Todo está enlazado. Durante la guerra de 12 días la CIA aprendió a descifrar los protocolos de la elite iraní, lo cual le sirvió para cambiar los planes a última hora y descabezar a la teocracia iraní. La alegría de las damas persas es indescriptible. Estos ya no levantan cabeza jamás.
Las bajas son Ali Jamenei, Mohamed Pakpur, Aziz Nasirzadeh, Abdorraim Musavi, Ali Shamjani y Mohamed Shirazi. Todos se han ido con Alá, enviados con recomendación especial por las Fuerzas Armadas de Israel. Creo que más pronto que tarde habrá que estudiar el papel de las religiones en el mundo. Esta es una lección que vamos dejando pasar, sin darnos cuenta de que el tiempo corre y los listos se organizan muy bien.

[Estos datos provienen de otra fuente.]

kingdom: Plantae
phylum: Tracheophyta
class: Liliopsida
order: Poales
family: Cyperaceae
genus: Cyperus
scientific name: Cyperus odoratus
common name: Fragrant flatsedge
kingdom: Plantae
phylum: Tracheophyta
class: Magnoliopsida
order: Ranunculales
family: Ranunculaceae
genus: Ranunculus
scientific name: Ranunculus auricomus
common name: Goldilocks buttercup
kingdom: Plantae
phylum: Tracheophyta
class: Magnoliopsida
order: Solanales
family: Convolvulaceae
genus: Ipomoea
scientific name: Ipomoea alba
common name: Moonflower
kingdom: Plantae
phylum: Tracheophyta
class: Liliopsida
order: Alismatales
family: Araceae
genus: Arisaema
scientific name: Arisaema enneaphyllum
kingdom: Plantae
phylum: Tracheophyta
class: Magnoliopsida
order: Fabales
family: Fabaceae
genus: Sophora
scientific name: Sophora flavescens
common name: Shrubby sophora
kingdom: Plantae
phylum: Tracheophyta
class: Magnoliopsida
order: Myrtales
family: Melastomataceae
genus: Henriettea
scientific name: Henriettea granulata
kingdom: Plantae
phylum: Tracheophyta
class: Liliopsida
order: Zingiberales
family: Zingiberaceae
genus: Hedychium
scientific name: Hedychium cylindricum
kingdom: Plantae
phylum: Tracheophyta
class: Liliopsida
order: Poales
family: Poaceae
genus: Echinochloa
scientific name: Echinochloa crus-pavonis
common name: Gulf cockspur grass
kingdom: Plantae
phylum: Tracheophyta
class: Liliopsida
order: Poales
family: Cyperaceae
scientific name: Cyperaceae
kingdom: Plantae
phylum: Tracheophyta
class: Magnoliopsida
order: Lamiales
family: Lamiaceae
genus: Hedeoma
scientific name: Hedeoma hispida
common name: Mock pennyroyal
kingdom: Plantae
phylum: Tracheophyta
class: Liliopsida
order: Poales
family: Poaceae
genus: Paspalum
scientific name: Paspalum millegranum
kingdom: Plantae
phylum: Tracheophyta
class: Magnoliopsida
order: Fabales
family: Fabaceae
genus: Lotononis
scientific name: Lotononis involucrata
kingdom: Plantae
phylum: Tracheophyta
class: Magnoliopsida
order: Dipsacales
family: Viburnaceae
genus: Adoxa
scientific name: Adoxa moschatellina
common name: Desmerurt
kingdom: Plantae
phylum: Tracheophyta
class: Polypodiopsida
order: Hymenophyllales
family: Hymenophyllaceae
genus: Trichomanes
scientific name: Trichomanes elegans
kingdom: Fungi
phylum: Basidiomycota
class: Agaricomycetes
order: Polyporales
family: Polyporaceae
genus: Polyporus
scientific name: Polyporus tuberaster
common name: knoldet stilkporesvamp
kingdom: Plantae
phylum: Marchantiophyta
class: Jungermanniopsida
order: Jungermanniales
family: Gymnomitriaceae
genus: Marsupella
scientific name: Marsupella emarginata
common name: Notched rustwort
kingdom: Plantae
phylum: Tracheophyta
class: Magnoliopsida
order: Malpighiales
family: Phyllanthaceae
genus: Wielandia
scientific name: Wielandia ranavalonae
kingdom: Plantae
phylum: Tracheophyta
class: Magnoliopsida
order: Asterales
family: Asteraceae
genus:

El caso es que a partir de ahora todo ese flujo de dinero que salía de Irán rumbo a grupos terroristas, más o menos camuflados de organizaciones serias, que no lo son tanto, va a dejar de salir.
Jamenei había diseñado un plan terrorífico para acabar con Israel, sirviéndose de diversas bandas terroristas, que atacaban desde distintos puntos, entre las que se pueden contar Hamás y Hezbollah, y a partir de ahora tendrán que cambiar de planes por un tiempo, o acaso para siempre. Todo es incierto en la zona, salvo la palpable alegría de las gentes de Israel y Persia que aman la libertad. No puede vaticinarse el fracaso en Teherán, puesto que la alegría de los nativos va a impedir cualquier tipo de añagaza. Hay que recordar a todos los presos políticos, y especialmente a la premio Nobel de la Paz 2023, Narges Mohammadi, esperando que enseguida salgan libres, puesto que cada día de más que pasen en la cárcel irá en perjuicio de sus carceleros. Los sicarios armados de Jamenei, o sea todos, tienen que saber que van a ser juzgados. Han matado a mucha gente y eso no puede salir gratis.